SOLARO – Anche lo stabilimento Electrolux di Solaro rientra nel pesante piano di ristrutturazione annunciato dalla multinazionale svedese degli elettrodomestici. Secondo quanto comunicato ai sindacati, l’azienda prevede 1.700 esuberi in Italia su circa 4.500 addetti complessivi, con ricadute in diversi siti produttivi del Paese e la chiusura dello stabilimento di Cerreto d’Esi, nelle Marche.
La situazione è stata illustrata oggi, lunedì 11 maggio, durante l’incontro a Venezia Mestre tra l’azienda e le organizzazioni sindacali Fiom, Fim e Uilm. I rappresentanti dei lavoratori hanno definito “inaccettabile” il piano annunciato da Electrolux, proclamando lo stato di agitazione permanente e otto ore di sciopero nazionale da organizzare in tutti gli stabilimenti del gruppo.
Tra i siti coinvolti figurano Porcia, Susegana, Forlì e anche Solaro. Secondo quanto riferito dai sindacati, nello stabilimento del Saronnese sarebbe stata evidenziata una perdita di competitività legata alla produzione di lavastoviglie, elemento che potrebbe tradursi in una riduzione dell’organico.
Nel piano rientrano anche il blocco della produzione di lavasciuga a Porcia e dei piani cottura a Forlì. A Susegana, invece, non sarebbe stata attivata una nuova linea produttiva dedicata ai frigoriferi di fascia medio-alta, con possibili conseguenze occupazionali per circa 150 addetti.
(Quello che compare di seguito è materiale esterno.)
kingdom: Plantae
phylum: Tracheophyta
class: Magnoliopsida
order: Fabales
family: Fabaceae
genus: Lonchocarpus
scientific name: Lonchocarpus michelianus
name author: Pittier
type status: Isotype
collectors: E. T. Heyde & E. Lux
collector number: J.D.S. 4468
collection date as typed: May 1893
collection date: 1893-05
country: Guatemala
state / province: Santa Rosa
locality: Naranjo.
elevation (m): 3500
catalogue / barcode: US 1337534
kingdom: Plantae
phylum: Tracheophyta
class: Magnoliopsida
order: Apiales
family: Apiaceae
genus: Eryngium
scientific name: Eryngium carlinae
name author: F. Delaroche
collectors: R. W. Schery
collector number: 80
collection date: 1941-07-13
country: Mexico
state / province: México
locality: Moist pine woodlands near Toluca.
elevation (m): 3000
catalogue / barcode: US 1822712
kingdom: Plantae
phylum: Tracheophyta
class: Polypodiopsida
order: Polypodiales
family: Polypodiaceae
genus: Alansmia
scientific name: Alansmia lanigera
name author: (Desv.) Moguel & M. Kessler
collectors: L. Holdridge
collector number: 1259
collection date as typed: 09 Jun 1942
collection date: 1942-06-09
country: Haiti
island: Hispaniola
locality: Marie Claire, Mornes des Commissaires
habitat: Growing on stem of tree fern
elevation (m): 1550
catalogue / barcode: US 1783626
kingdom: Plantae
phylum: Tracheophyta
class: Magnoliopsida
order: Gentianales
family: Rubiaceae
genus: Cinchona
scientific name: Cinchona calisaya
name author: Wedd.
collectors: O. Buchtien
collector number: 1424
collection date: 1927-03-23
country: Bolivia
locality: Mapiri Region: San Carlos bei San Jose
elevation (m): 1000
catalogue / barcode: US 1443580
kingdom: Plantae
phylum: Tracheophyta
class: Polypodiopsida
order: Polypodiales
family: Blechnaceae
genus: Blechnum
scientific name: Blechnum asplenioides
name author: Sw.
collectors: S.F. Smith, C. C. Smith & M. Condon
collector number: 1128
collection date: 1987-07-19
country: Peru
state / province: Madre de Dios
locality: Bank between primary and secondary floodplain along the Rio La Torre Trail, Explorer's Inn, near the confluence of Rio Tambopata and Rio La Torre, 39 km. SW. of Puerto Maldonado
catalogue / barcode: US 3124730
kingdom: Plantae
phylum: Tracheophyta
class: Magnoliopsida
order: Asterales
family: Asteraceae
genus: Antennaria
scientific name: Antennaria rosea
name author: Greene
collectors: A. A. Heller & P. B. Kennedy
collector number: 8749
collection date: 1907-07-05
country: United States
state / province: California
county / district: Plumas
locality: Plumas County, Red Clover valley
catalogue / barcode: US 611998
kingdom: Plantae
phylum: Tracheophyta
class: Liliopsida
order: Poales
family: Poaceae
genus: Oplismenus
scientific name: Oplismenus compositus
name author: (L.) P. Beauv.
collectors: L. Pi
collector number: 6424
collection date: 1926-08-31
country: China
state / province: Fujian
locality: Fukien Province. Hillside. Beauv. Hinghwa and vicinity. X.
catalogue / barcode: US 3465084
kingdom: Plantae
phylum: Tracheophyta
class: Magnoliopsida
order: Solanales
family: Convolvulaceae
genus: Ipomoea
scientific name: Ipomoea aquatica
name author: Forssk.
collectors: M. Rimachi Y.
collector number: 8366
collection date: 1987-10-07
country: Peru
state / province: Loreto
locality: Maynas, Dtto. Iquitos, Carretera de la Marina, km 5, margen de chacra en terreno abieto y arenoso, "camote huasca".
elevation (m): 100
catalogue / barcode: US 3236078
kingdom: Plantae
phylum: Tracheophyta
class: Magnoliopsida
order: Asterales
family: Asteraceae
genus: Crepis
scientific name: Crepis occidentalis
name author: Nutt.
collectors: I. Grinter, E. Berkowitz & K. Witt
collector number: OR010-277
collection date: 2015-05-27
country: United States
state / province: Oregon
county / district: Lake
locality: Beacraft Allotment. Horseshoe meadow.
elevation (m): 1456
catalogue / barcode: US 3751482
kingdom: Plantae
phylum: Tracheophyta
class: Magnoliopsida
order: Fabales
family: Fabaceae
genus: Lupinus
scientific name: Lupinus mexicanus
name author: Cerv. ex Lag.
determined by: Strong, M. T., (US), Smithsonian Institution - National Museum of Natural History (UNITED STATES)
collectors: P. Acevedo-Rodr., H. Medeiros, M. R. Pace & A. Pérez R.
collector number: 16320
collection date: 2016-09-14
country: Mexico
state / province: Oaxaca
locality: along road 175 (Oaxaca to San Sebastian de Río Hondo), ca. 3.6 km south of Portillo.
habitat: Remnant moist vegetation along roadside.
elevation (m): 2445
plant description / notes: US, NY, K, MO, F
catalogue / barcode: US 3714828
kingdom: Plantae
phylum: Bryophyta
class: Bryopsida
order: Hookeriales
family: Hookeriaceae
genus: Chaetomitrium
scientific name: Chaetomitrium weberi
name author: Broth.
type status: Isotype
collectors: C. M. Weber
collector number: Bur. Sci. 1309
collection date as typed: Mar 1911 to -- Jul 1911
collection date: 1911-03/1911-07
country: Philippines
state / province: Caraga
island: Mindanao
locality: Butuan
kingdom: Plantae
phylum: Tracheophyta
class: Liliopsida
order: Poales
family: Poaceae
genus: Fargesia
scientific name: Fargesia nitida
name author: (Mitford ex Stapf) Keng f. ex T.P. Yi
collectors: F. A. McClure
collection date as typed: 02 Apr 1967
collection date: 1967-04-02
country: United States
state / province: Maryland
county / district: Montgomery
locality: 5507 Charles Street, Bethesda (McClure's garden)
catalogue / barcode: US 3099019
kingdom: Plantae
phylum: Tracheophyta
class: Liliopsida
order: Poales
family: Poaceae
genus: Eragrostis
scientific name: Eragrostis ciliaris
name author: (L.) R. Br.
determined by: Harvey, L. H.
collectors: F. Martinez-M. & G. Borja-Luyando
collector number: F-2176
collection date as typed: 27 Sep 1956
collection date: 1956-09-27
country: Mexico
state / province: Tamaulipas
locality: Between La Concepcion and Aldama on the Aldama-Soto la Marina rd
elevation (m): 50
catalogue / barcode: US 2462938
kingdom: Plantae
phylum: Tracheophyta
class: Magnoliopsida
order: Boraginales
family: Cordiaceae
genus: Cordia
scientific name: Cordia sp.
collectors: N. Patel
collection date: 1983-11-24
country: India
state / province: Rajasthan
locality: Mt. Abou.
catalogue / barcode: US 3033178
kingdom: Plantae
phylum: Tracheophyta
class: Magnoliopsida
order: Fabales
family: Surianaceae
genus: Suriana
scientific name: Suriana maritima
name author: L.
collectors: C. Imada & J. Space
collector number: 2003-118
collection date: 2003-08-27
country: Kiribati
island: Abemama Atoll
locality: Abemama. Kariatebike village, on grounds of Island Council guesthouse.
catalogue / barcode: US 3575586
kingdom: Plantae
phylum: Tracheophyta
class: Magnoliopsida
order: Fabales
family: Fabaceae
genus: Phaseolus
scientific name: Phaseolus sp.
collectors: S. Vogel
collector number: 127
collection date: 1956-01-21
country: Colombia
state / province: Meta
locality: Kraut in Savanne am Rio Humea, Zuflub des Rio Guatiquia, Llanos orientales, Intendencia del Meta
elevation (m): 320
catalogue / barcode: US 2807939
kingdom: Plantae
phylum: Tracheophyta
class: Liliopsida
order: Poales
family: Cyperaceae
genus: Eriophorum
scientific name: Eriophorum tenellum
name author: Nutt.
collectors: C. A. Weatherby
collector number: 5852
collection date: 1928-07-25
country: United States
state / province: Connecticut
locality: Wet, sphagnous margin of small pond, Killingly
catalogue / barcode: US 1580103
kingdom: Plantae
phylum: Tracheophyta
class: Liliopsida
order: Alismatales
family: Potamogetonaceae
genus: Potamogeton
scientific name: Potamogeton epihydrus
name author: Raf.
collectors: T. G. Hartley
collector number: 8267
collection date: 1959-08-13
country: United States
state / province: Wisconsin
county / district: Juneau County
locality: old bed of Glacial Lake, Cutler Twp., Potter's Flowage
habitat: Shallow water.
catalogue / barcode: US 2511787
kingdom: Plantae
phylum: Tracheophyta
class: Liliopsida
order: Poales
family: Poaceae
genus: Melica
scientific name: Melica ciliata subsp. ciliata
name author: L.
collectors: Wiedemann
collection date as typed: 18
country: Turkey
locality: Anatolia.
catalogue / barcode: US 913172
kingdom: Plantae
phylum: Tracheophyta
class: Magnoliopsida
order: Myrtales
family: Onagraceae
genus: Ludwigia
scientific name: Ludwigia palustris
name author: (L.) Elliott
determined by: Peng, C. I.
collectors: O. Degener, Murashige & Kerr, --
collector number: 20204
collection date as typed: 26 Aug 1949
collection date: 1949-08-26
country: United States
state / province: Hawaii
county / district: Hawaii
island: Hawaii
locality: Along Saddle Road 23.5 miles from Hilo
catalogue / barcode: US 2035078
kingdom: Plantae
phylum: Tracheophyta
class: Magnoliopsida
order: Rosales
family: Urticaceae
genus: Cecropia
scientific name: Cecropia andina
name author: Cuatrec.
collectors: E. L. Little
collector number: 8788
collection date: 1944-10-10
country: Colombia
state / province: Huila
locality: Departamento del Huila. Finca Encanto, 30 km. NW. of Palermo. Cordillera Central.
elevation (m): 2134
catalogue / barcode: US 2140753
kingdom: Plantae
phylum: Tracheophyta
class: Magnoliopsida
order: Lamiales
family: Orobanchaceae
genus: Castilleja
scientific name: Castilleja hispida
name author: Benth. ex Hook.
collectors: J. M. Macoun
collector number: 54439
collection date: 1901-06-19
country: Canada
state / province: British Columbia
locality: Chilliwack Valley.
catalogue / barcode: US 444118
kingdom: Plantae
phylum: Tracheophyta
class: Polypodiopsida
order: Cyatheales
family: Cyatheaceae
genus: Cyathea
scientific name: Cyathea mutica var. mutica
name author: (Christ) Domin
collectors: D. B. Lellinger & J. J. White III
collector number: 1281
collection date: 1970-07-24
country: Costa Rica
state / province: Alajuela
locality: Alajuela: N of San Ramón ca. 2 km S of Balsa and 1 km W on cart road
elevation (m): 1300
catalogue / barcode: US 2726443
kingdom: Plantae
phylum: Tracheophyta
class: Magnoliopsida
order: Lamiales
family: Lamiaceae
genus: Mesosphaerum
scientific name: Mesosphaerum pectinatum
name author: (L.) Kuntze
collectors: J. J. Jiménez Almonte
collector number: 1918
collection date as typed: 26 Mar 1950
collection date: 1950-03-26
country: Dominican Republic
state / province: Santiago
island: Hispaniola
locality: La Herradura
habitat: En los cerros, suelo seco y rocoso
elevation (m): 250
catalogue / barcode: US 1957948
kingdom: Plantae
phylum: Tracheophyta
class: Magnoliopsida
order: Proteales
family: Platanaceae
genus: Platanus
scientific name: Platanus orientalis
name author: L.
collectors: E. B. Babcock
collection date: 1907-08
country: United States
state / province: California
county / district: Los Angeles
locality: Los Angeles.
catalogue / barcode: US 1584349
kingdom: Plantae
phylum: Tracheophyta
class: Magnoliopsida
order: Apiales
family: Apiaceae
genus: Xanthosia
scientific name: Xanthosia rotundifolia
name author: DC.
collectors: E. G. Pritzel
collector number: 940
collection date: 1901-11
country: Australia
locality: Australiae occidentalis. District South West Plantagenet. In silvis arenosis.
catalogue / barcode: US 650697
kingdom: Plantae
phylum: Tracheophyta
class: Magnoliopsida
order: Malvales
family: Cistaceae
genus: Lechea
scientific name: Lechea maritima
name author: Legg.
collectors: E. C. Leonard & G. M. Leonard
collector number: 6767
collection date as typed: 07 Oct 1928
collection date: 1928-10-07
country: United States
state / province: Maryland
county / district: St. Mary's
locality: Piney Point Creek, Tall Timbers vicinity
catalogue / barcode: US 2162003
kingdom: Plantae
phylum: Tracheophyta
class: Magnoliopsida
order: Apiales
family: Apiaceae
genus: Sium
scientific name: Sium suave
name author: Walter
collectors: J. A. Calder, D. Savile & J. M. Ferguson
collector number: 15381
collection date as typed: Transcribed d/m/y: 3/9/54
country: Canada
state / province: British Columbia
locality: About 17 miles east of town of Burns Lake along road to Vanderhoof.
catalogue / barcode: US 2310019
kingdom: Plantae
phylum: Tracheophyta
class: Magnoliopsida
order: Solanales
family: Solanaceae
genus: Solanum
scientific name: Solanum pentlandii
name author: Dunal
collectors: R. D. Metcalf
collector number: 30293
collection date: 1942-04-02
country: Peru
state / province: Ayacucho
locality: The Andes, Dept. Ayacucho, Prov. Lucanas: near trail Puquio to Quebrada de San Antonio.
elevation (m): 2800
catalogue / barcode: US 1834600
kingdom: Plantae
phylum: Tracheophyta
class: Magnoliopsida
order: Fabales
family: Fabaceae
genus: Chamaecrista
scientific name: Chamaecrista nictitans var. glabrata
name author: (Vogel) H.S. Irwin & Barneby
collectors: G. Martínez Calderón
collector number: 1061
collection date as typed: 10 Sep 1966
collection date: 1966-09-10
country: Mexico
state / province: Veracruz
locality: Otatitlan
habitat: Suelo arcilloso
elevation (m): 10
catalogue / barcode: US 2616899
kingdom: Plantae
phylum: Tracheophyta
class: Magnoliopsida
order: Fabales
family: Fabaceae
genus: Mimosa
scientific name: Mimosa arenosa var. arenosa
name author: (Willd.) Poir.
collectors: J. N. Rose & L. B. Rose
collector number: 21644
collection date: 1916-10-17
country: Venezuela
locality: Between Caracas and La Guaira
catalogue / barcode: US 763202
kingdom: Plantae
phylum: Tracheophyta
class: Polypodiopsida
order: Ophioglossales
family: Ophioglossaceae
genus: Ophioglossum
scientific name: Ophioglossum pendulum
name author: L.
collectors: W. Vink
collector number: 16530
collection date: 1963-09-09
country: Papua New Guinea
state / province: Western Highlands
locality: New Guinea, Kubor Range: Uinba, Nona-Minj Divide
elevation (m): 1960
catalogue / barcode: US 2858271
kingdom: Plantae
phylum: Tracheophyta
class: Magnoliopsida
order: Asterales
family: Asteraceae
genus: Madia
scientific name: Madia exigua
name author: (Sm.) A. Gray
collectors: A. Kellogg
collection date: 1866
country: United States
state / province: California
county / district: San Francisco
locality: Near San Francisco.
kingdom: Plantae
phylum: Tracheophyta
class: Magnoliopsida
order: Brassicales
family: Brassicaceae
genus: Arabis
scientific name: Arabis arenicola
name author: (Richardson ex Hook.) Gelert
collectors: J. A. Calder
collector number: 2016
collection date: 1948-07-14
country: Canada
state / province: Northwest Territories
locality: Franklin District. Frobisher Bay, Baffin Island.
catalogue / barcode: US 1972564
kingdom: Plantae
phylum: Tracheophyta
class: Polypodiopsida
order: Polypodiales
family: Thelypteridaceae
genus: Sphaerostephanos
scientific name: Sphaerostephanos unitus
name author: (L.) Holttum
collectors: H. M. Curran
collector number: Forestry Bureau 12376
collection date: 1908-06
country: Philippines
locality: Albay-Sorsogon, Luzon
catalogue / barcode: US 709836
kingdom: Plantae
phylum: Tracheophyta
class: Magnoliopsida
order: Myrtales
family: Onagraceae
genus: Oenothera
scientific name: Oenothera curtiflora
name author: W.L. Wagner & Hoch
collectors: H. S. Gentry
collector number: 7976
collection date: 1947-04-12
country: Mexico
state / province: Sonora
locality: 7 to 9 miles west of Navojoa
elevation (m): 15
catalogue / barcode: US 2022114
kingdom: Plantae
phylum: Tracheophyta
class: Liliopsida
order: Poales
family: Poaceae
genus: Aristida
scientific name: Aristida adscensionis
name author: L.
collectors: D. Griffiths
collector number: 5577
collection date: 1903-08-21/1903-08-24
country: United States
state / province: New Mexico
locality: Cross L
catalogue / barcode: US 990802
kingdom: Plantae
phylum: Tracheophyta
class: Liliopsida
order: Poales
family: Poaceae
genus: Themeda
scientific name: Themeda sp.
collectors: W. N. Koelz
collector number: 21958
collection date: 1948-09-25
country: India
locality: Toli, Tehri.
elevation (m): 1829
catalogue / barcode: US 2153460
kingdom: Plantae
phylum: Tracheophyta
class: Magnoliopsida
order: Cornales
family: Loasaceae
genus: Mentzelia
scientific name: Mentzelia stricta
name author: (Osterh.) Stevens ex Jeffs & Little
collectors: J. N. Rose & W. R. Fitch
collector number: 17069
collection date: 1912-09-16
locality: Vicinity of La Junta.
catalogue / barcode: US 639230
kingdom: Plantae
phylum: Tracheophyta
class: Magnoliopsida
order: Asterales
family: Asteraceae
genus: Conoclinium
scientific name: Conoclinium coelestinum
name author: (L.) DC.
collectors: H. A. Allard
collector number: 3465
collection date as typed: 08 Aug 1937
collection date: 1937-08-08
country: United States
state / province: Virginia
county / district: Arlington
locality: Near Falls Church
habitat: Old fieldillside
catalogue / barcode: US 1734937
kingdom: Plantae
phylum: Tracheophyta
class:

Electrolux ha spiegato che la riorganizzazione italiana fa parte di una strategia globale del gruppo per “ottimizzare l’assetto organizzativo e produttivo” e rendere l’azienda “più agile e competitiva”. La multinazionale ha inoltre assicurato che la gestione degli esuberi avverrà attraverso il confronto con sindacati e istituzioni, cercando misure per attenuare le ricadute sociali.
Sulla vicenda è intervenuto anche il ministero delle Imprese e del Made in Italy, che ha fatto sapere di seguire “con la massima attenzione” l’evoluzione della situazione, annunciando attività di monitoraggio e confronto con azienda e sindacati per tutelare occupazione e continuità produttiva.
“Chiediamo al Governo un immediato intervento con una convocazione urgente al Mimit. Nei prossimi giorni coinvolgeremo le istituzioni locali per chiedere loro di fare fronte comune con i lavoratori” concludono in una nota gli uffici stampa di Fim, Fiom e Uilm.